Data in this exercise =>
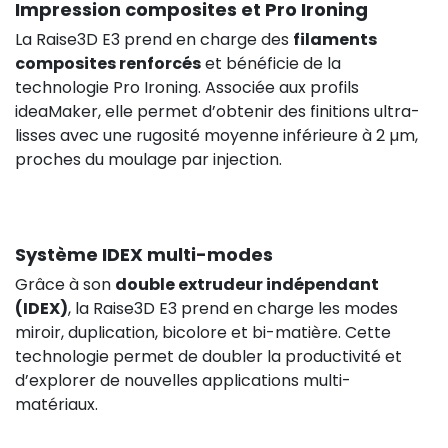
Impression composites et Pro Ironing
La Raise3D E3 prend en charge des
filaments
composites renforcés
et bénéficie de la
technologie Pro Ironing. Associée aux profils
ideaMaker, elle permet d’obtenir des finitions ultra-
lisses avec une rugosité moyenne inférieure à 2 µm,
proches du moulage par injection.
Système IDEX multi-modes
Grâce à son
double extrudeur indépendant
(IDEX)
, la Raise3D E3 prend en charge les modes
miroir, duplication, bicolore et bi-matière. Cette
technologie permet de doubler la productivité et
d’explorer de nouvelles applications multi-
matériaux.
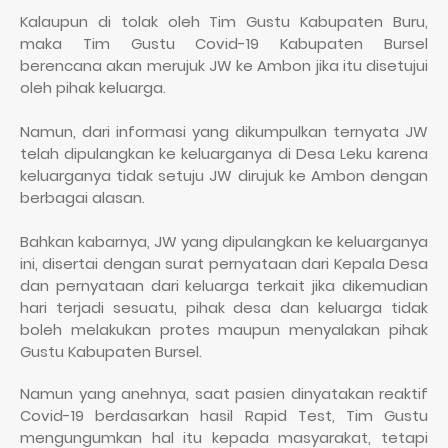
Kalaupun di tolak oleh Tim Gustu Kabupaten Buru,
maka Tim Gustu Covid-19 Kabupaten Bursel
berencana akan merujuk JW ke Ambon jika itu disetujui
oleh pihak keluarga.
Namun, dari informasi yang dikumpulkan ternyata JW
telah dipulangkan ke keluarganya di Desa Leku karena
keluarganya tidak setuju JW dirujuk ke Ambon dengan
berbagai alasan.
Bahkan kabarnya, JW yang dipulangkan ke keluarganya
ini, disertai dengan surat pernyataan dari Kepala Desa
dan pernyataan dari keluarga terkait jika dikemudian
hari terjadi sesuatu, pihak desa dan keluarga tidak
boleh melakukan protes maupun menyalakan pihak
Gustu Kabupaten Bursel.
Namun yang anehnya, saat pasien dinyatakan reaktif
Covid-19 berdasarkan hasil Rapid Test, Tim Gustu
mengungumkan hal itu kepada masyarakat, tetapi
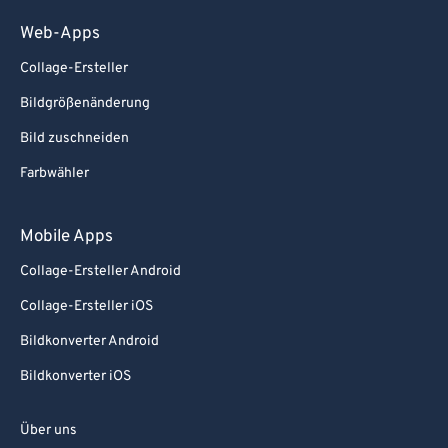
Web-Apps
Collage-Ersteller
Bildgrößenänderung
Bild zuschneiden
Farbwähler
Mobile Apps
Collage-Ersteller Android
Collage-Ersteller iOS
Bildkonverter Android
Bildkonverter iOS
Über uns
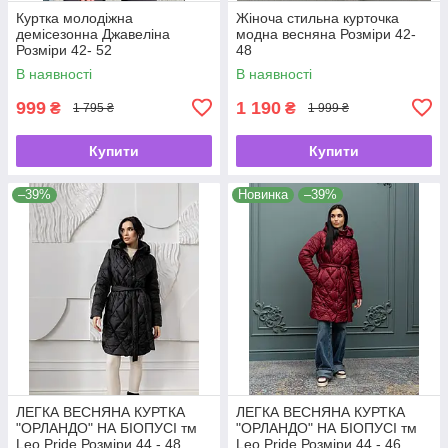
Куртка молодіжна
Жіноча стильна курточка
демісезонна Джавеліна
модна весняна Розміри 42-
Розміри 42- 52
48
В наявності
В наявності
999
1 190
₴
₴
1 795 ₴
1 999 ₴
Купити
Купити
–39%
Новинка
–39%
ЛЕГКА ВЕСНЯНА КУРТКА
ЛЕГКА ВЕСНЯНА КУРТКА
"ОРЛАНДО" НА БІОПУСІ тм
"ОРЛАНДО" НА БІОПУСІ тм
Leo Pride Розміри 44 - 48
Leo Pride Розміри 44 - 46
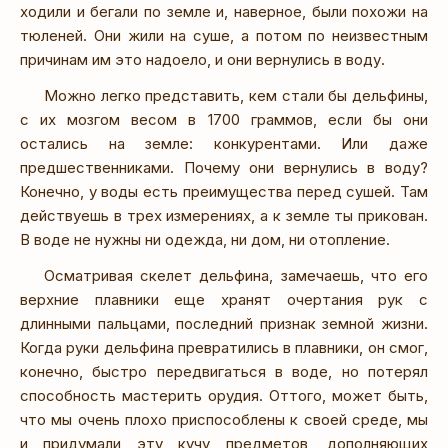
ходили и бегали по земле и, наверное, были похожи на
тюленей. Они жили на суше, а потом по неизвестным
причинам им это надоело, и они вернулись в воду.
Можно легко представить, кем стали бы дельфины,
с их мозгом весом в 1700 граммов, если бы они
остались на земле: конкурентами. Или даже
предшественниками. Почему они вернулись в воду?
Конечно, у воды есть преимущества перед сушей. Там
действуешь в трех измерениях, а к земле ты прикован.
В воде не нужны ни одежда, ни дом, ни отопление.
Осматривая скелет дельфина, замечаешь, что его
верхние плавники еще хранят очертания рук с
длинными пальцами, последний признак земной жизни.
Когда руки дельфина превратились в плавники, он смог,
конечно, быстро передвигаться в воде, но потерял
способность мастерить орудия. Оттого, может быть,
что мы очень плохо приспособлены к своей среде, мы
и придумали эту кучу предметов, дополняющих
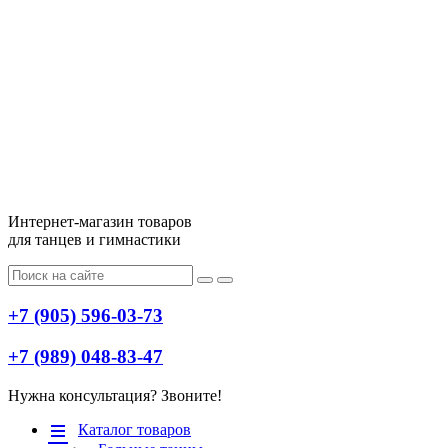
Интернет-магазин товаров
для танцев и гимнастики
+7 (905) 596-03-73
+7 (989) 048-83-47
Нужна консультация? Звоните!
Меню
Каталог товаров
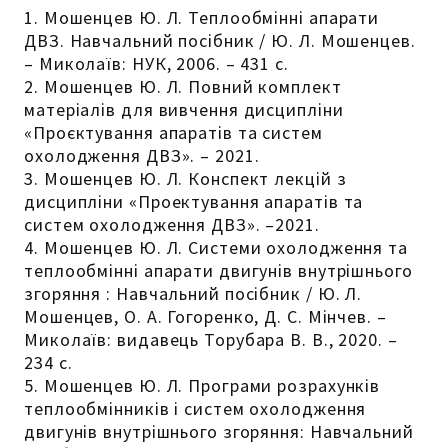
1. Мошенцев Ю. Л. Теплообмінні апарати
ДВЗ. Навчальний посібник / Ю. Л. Мошенцев.
– Миколаїв: НУК, 2006. – 431 с.
2. Мошенцев Ю. Л. Повний комплект
матеріалів для вивчення дисципліни
«Проєктування апаратів та систем
охолодження ДВЗ». – 2021.
3. Мошенцев Ю. Л. Конспект лекцій з
дисципліни «Проектування апаратів та
систем охолодження ДВЗ». –2021.
4. Мошенцев Ю. Л. Системи охолодження та
теплообмінні апарати двигунів внутрішнього
згоряння : Навчальний посібник / Ю. Л.
Мошенцев, О. А. Гогоренко, Д. С. Мінчев. –
Миколаїв: видавець Торубара В. В., 2020. –
234 с.
5. Мошенцев Ю. Л. Програми розрахунків
теплообмінників і систем охолодження
двигунів внутрішнього згоряння: Навчальний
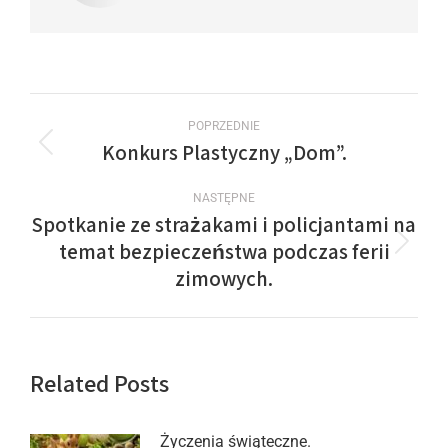
POPRZEDNIE
Konkurs Plastyczny „Dom”.
NASTĘPNE
Spotkanie ze strażakami i policjantami na
temat bezpieczeństwa podczas ferii
zimowych.
Related Posts
Życzenia świąteczne.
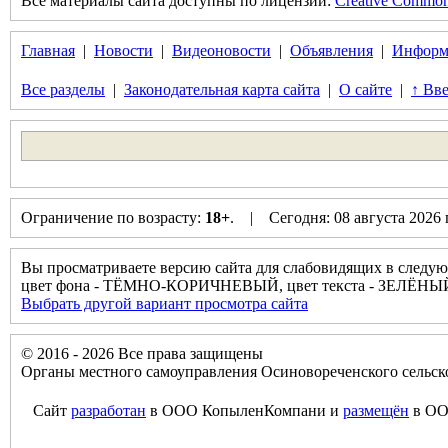
Все материалы сайта доступны по лицензии:
Creative Commons 
Главная
|
Новости
|
Видеоновости
|
Объявления
|
Информ
Все разделы
|
Законодательная карта сайта
|
О сайте
|
↑ Вве
Ограничение по возрасту:
18+
. | Сегодня: 08 августа 2026
Вы просматриваете версию сайта для слабовидящих в следую
цвет фона - ТЁМНО-КОРИЧНЕВЫЙ, цвет текста - ЗЕЛЁНЫ
Выбрать другой вариант просмотра сайта
© 2016 - 2026 Все права защищены
Органы местного самоуправления Осиновореченского сельск
Сайт
разработан
в ООО КопыленКомпани и
размещён
в ОО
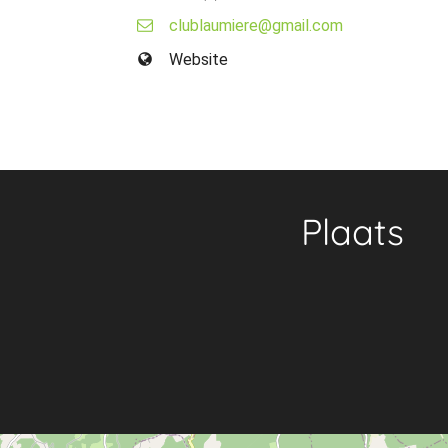
clublaumiere@gmail.com
Website
Plaats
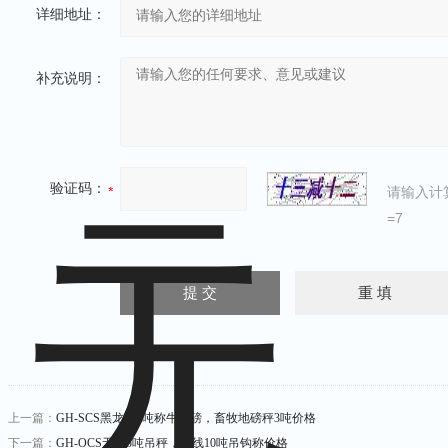
详细地址：
补充说明：
验证码：
请输入计
=7
上一篇：
GH-SCS黑龙江3吨称牛地磅，畜牧地磅秤3吨价格
下一篇：
GH-OCS无线5吨吊秤，无线10吨吊钩称价格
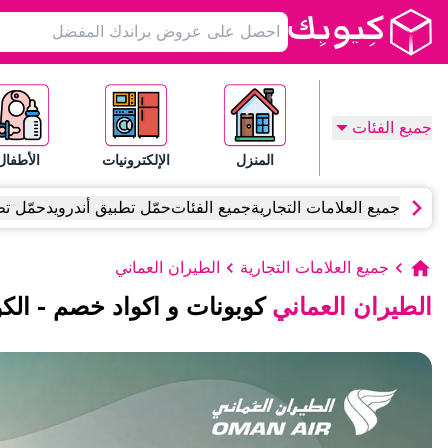
جميع الفئات
المنزل
الإلكترونيات
الأطفال
جميع العلامات التجارية
جميع الفئات
حمّل تطبيق أندرويد
حمّل تط
جميع العلامات التجارية
الطيران العماني
الطيران العماني
كوبونات و اكواد خصم
-
الك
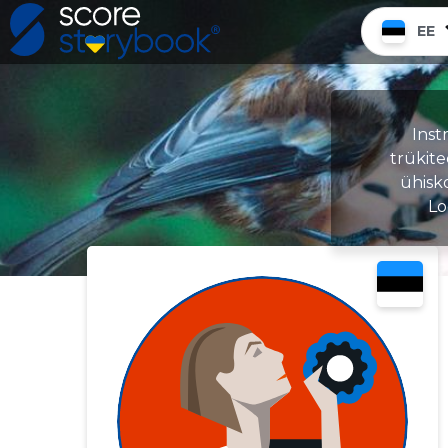
EE
Inst
trükit
ühisko
Lo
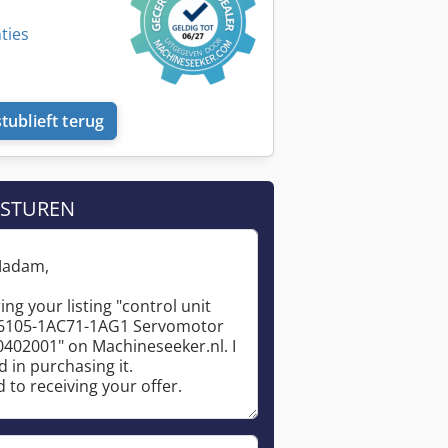
ties
tublieft terug
 STUREN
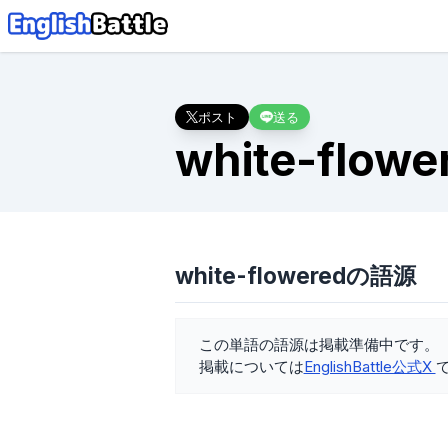
ポスト
送る
white-flowe
white-floweredの語源
この単語の語源は掲載準備中です。
掲載については
EnglishBattle公式X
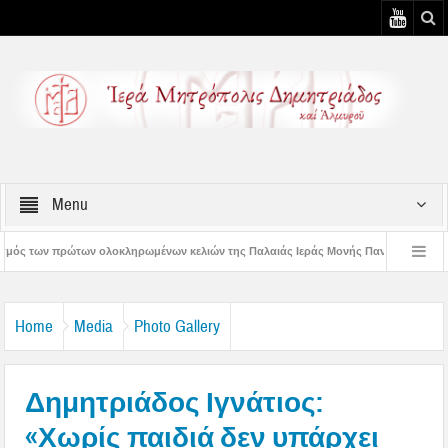
Menu
ηρωμένων κελιών της Παλαιάς Ιεράς Μονής Παναγίας Κάτω Ξενιάς
Δημητριά
ημητριάδος Ιγνάτιος: «Ας βάλουμε την Παναγία οδηγό στη ζωή μας» – 1η Αυγουστιά
Home
Media
Photo Gallery
Δημητριάδος Ιγνάτιος:
«Χωρίς παιδιά δεν υπάρχει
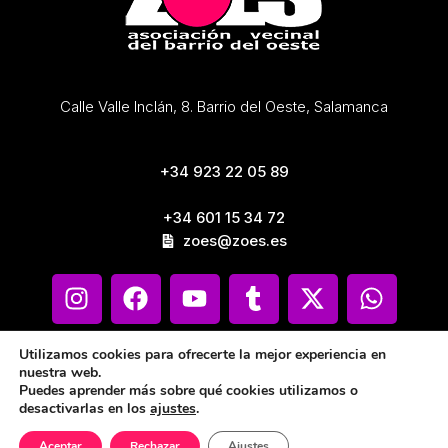
Calle Valle Inclán, 8. Barrio del Oeste, Salamanca
+34 923 22 05 89
+34 601 15 34 72
zoes@zoes.es
Utilizamos cookies para ofrecerte la mejor experiencia en
nuestra web.
Puedes aprender más sobre qué cookies utilizamos o
desactivarlas en los
ajustes
.
Aceptar
Rechazar
Ajustes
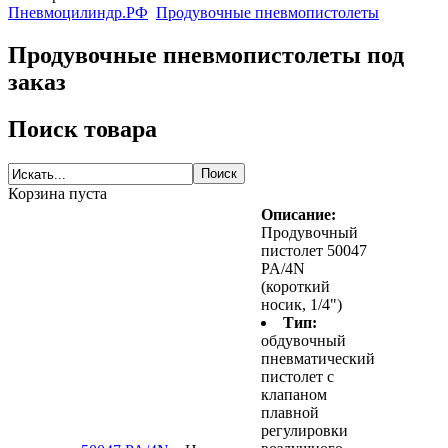
Пневмоцилиндр.РФ
Продувочные пневмопистолеты
Продувочные пневмопистолеты под
заказ
Поиск товара
Корзина пуста
Описание:
Продувочный
пистолет 50047
PA/4N
(короткий
носик, 1/4")
Тип:
обдувочный
пневматический
пистолет с
клапаном
плавной
регулировки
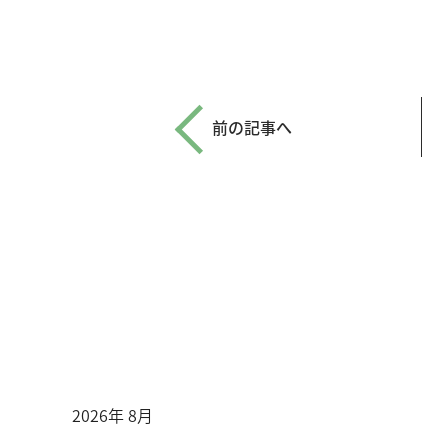
前の記事へ
2026年 8月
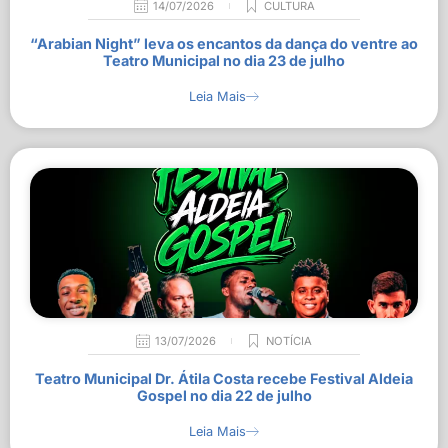
14/07/2026
CULTURA
“Arabian Night” leva os encantos da dança do ventre ao
Teatro Municipal no dia 23 de julho
Leia Mais
13/07/2026
NOTÍCIA
Teatro Municipal Dr. Átila Costa recebe Festival Aldeia
Gospel no dia 22 de julho
Leia Mais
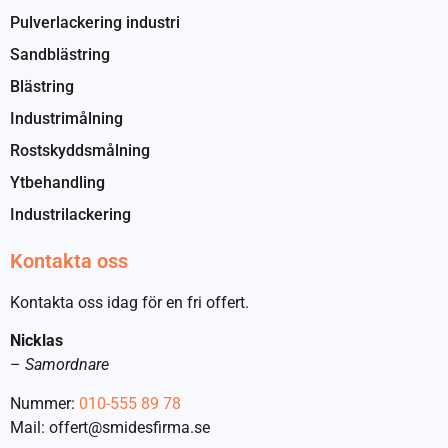
Pulverlackering industri
Sandblästring
Blästring
Industrimålning
Rostskyddsmålning
Ytbehandling
Industrilackering
Kontakta oss
Kontakta oss idag för en fri offert.
Nicklas
–
Samordnare
Nummer:
010-555 89 78
Mail: offert@smidesfirma.se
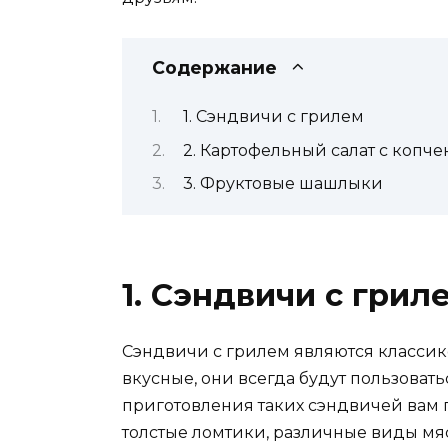
Содержание
1. Сэндвичи с грилем
2. Картофельный салат с копч
3. Фруктовые шашлыки
1. Сэндвичи с грил
Сэндвичи с грилем являются классик
вкусные, они всегда будут пользовать
приготовления таких сэндвичей вам 
толстые ломтики, различные виды мяс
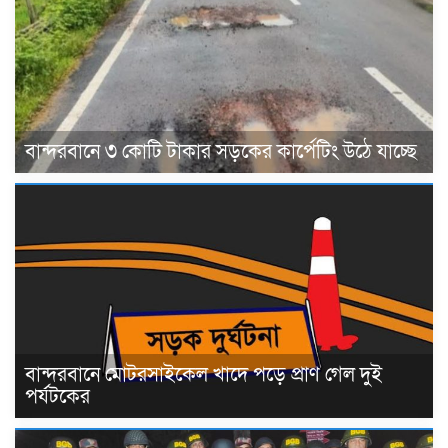
বান্দরবানে ৩ কোটি টাকার সড়কের কার্পেটিং উঠে যাচ্ছে
বান্দরবানে মোটরসাইকেল খাদে পড়ে প্রাণ গেল দুই
পর্যটকের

Problem =>
Which lines in the records above contain the word "dipulangkan"? Copy out every such line, matching the word's uppercase and lowercase letters exactly.

Answer for this exercise =>
telah dipulangkan ke keluarganya di Desa Leku karena
Bahkan kabarnya, JW yang dipulangkan ke keluarganya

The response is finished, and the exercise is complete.